TEXTAUSZUG —
******************************

Dass es das noch gibt, so lange nach der Fußballweltmeisterschaft in Deutschland! Damals sollte diese Initiative im Vorfeld der WM die Stimmung im Land verbessern und den Gästen aus aller Welt, Spielern wie Fans signalisieren: Wir freuen uns, dass Ihr da seid, ihr seid gern gesehen bei uns.
Mir war tatsächlich neu, dass es diese Initiative offenbar immer noch gibt, viele Jahre nach dem großen Erfolg des „Sommermärchens“.
Die Joggerin erzählt, dass sie ihr T-Shirt erst vor kurzem online bestellt habe. Man könne auch Seminare belegen zum Thema „Gastfreundschaft“ oder sich beraten lassen, wie man z.B. seinem Unternehmen ein möglichst gastfreundliches Outfit gibt. Die Initiative lädt ein, die eigene Haltung zu überprüfen, Grundlagen und Gebote der Gastfreundschaft zu lernen.

Auch in dem Text aus dem 1.Petrusbrief, der uns heute zum Nachdenken vorgeschlagen ist, spielt die Aufforderung zur Gastfreundschaft eine ziemlich wichtige Rolle:

Das Ende aller Dinge ist nahe. Seid also besonnen und nüchtern und betet! Vor allem haltet fest an der Liebe zueinander; denn die Liebe deckt viele Sünden zu. Seid untereinander gastfreundlich, ohne zu murren. Dient einander als gute Verwalter der vielfältigen Gnade Gottes, jeder mit der Gabe, die er empfangen hat. Wer redet, der rede mit den Worten, die Gott ihm gibt; wer dient, der diene aus der Kraft, die Gott verleiht. So wird in allem Gott verherrlicht durch Jesus Christus. Sein ist die Herrlichkeit und die Macht in alle Ewigkeit. Amen (1. Petrus 4, 7-11)

„Was würdest du tun“, so wurde zur Zeit der ganz frühen Kirche ein frischgebackener Christ gefragt, „was würdest du tun, um einen Heiden vom christlichen Glauben zu überzeugen?“ Und er soll geantwortet haben: „Ich würde ihn bei mir wohnen lassen.“
Andere aufnehmen in die eigene Wohnung, das eigene Leben eine Zeit lang mit ihnen zu teilen – dadurch hofft er, andere überzeugen zu können. Er ist bereit, sich in die Karten gucken zu lassen, damit andere Menschen erleben können, wie in diesem Haus, in dieser Familie, dieser Gemeinde Glaube gelebt wird. Sie können die Formen des Umgangs miteinander kennen lernen, vielleicht ein Tisch- oder Abendgebet, ein Lied, das Engagement für andere. Das ist natürlich nicht ganz ohne Risiko – für beide Seiten! Bei so viel Nähe bleibt es nicht aus, dass die Gäste auch all das andere zu sehen bekommen, was eben gerade nicht so klappt.

******************************

GESPEICHERTE DATEN —
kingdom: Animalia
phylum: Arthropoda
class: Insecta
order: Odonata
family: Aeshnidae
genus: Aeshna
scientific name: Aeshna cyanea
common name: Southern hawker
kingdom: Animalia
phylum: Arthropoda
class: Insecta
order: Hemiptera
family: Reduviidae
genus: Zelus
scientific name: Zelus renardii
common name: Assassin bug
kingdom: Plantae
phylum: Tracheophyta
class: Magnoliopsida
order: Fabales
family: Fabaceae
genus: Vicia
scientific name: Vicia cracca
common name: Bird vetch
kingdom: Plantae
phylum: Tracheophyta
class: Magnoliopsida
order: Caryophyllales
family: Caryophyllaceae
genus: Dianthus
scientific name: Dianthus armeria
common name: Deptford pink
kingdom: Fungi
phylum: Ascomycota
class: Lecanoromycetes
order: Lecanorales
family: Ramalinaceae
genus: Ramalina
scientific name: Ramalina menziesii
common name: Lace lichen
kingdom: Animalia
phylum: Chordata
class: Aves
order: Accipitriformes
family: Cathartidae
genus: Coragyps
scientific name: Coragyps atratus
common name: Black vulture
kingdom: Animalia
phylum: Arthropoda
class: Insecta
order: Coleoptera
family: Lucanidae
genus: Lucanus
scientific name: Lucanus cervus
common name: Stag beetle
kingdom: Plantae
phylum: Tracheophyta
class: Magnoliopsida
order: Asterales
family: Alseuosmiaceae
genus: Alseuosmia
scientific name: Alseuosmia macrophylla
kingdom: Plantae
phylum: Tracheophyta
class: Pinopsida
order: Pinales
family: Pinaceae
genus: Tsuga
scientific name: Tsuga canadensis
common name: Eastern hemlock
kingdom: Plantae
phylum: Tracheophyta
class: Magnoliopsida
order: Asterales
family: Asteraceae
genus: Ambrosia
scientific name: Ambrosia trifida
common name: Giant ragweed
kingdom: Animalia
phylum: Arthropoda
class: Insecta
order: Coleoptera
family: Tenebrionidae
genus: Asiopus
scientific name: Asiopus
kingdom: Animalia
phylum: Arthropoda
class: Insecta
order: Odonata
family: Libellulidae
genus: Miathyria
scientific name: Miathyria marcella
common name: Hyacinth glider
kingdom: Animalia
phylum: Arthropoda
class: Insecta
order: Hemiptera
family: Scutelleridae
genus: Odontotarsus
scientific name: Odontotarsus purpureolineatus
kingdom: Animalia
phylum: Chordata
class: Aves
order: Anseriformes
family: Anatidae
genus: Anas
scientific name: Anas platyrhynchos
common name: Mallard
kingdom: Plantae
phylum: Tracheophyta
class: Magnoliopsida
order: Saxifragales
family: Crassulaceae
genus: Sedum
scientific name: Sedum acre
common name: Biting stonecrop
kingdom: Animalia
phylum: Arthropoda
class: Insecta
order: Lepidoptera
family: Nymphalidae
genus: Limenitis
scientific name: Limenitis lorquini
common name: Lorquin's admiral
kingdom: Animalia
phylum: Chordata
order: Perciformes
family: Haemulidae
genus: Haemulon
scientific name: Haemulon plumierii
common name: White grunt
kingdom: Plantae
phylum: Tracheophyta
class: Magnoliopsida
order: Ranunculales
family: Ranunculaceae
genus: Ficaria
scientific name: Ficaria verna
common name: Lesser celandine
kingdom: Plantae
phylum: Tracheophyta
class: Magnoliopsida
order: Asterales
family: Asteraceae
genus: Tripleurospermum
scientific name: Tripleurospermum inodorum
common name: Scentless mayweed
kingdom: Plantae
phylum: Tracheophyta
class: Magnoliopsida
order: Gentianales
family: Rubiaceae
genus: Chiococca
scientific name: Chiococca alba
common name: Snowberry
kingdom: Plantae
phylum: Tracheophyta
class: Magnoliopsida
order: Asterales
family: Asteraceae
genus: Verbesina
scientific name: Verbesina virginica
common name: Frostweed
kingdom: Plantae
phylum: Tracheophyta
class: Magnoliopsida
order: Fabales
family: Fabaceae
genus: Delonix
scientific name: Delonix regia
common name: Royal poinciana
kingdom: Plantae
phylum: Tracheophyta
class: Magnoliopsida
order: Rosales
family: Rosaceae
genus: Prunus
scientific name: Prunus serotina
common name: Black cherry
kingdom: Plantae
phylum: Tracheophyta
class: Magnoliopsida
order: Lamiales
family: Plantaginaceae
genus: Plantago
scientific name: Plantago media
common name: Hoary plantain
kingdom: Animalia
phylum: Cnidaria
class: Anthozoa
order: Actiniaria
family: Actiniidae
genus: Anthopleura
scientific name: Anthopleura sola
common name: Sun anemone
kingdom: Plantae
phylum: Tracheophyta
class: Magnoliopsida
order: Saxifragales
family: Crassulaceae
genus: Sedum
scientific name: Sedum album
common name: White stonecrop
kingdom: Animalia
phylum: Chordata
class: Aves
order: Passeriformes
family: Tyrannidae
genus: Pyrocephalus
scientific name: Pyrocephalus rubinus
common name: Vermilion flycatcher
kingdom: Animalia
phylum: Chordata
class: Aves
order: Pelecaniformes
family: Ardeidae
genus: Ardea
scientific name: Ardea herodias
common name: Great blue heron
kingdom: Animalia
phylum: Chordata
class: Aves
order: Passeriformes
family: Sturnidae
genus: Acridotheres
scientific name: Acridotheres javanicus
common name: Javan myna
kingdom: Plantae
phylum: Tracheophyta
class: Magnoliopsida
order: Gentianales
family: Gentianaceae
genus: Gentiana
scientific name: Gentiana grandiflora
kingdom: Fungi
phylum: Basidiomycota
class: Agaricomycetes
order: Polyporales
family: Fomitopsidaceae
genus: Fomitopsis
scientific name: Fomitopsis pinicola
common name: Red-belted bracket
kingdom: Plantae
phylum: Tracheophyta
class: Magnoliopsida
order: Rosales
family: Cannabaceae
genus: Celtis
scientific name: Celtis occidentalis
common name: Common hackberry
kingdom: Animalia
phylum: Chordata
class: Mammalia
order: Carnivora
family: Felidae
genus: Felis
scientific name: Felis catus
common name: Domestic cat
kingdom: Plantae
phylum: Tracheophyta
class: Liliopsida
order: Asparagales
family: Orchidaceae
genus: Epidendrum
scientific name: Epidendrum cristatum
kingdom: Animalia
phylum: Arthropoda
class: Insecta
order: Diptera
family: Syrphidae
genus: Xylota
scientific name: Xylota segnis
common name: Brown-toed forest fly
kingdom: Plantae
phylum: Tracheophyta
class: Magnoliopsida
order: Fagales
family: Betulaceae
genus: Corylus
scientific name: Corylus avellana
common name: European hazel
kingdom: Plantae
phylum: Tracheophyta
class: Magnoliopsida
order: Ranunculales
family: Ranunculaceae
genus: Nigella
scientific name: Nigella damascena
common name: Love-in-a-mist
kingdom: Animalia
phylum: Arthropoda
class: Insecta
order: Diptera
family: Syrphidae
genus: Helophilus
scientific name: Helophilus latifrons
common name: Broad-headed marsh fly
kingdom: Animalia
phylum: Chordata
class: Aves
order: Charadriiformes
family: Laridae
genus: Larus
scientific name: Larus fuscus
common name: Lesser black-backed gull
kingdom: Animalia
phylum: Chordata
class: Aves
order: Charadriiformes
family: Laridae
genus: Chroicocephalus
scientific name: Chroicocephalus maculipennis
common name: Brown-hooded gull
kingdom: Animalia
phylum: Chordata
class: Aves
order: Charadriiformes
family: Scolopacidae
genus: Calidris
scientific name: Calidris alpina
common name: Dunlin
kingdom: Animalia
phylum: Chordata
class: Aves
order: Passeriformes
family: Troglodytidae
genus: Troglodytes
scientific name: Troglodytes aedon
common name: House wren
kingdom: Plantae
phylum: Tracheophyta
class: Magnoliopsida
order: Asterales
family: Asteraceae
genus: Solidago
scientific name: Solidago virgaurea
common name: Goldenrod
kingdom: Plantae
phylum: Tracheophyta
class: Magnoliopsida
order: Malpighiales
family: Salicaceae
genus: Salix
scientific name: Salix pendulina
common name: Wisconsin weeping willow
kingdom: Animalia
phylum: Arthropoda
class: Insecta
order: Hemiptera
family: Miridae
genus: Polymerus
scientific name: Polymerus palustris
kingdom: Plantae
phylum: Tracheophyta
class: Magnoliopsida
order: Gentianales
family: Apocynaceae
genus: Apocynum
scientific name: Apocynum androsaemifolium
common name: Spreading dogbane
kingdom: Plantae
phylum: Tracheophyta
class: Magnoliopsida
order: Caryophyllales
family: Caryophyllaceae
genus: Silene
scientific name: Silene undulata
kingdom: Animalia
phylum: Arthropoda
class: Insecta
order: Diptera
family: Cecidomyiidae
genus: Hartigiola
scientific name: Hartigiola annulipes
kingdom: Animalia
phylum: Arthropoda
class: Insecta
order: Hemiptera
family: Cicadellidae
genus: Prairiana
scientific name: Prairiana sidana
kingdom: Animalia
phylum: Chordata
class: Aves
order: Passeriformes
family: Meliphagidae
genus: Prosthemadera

******************************

Ändere im Textauszug die Passage, die bei „Auch in dem“ beginnt und bei „Petrus 4, 7-11)“ endet, indem du „besonnen“ durch „wachsam“ ersetzt. Gib die Passage danach vollständig wieder. Die Zeilen sind eigenständiges Material und gehören nicht zum Textauszug.

Auch in dem Text aus dem 1.Petrusbrief, der uns heute zum Nachdenken vorgeschlagen ist, spielt die Aufforderung zur Gastfreundschaft eine ziemlich wichtige Rolle:

Das Ende aller Dinge ist nahe. Seid also wachsam und nüchtern und betet! Vor allem haltet fest an der Liebe zueinander; denn die Liebe deckt viele Sünden zu. Seid untereinander gastfreundlich, ohne zu murren. Dient einander als gute Verwalter der vielfältigen Gnade Gottes, jeder mit der Gabe, die er empfangen hat. Wer redet, der rede mit den Worten, die Gott ihm gibt; wer dient, der diene aus der Kraft, die Gott verleiht. So wird in allem Gott verherrlicht durch Jesus Christus. Sein ist die Herrlichkeit und die Macht in alle Ewigkeit. Amen (1. Petrus 4, 7-11)